SOURCE MATERIAL:
····················

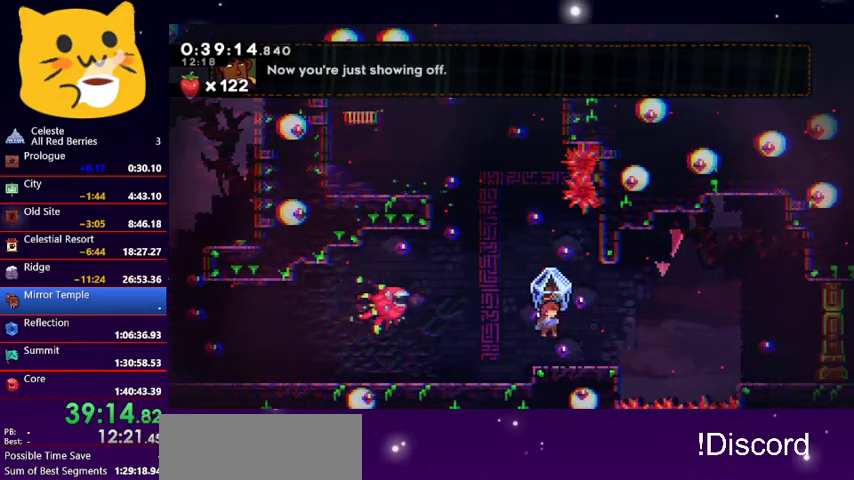
{"keys": ["grab", "jump1", "right"], "events": [[133, "right", "down"], [267, "jump1", "down"]]}
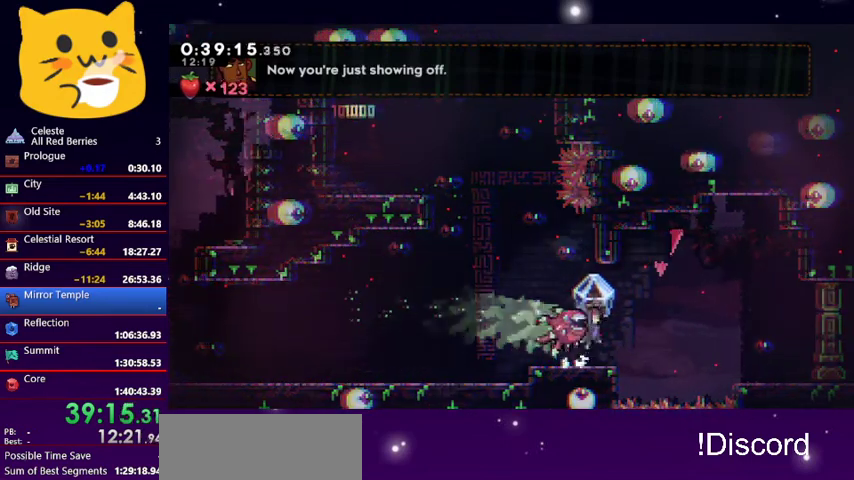
{"keys": ["left"], "events": [[100, "jump1", "up"], [167, "jump1", "down"], [300, "grab", "up"], [300, "jump1", "up"], [300, "left", "down"], [333, "jump1", "down"], [333, "right", "up"], [433, "jump1", "up"]]}
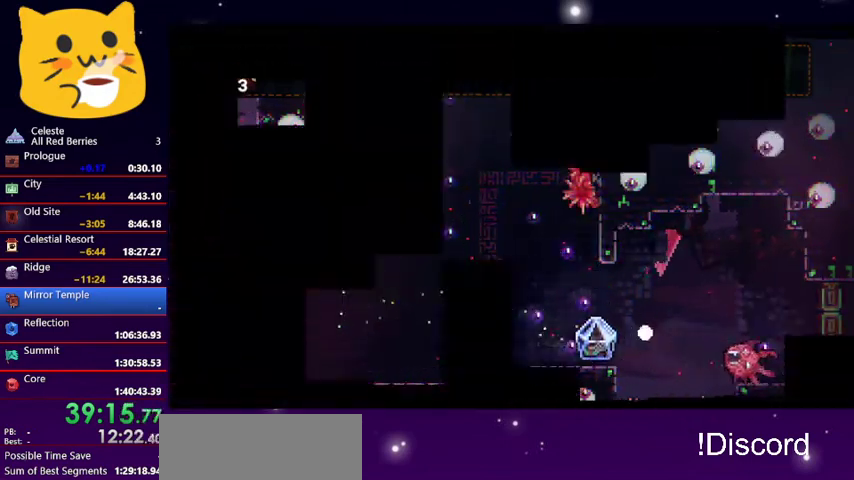
{"keys": ["down", "right"], "events": [[33, "jump1", "down"], [100, "jump1", "up"], [100, "left", "up"], [200, "down", "down"], [200, "right", "down"]]}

····················

EXERCISE INSTRUCTIONS: Your answer must be the full listing, copied exactly, with no pictures in it.

SOLUTION TO THE PROBLEM:
{"keys": ["grab", "jump1", "right"], "events": [[133, "right", "down"], [267, "jump1", "down"]]}
{"keys": ["left"], "events": [[100, "jump1", "up"], [167, "jump1", "down"], [300, "grab", "up"], [300, "jump1", "up"], [300, "left", "down"], [333, "jump1", "down"], [333, "right", "up"], [433, "jump1", "up"]]}
{"keys": ["down", "right"], "events": [[33, "jump1", "down"], [100, "jump1", "up"], [100, "left", "up"], [200, "down", "down"], [200, "right", "down"]]}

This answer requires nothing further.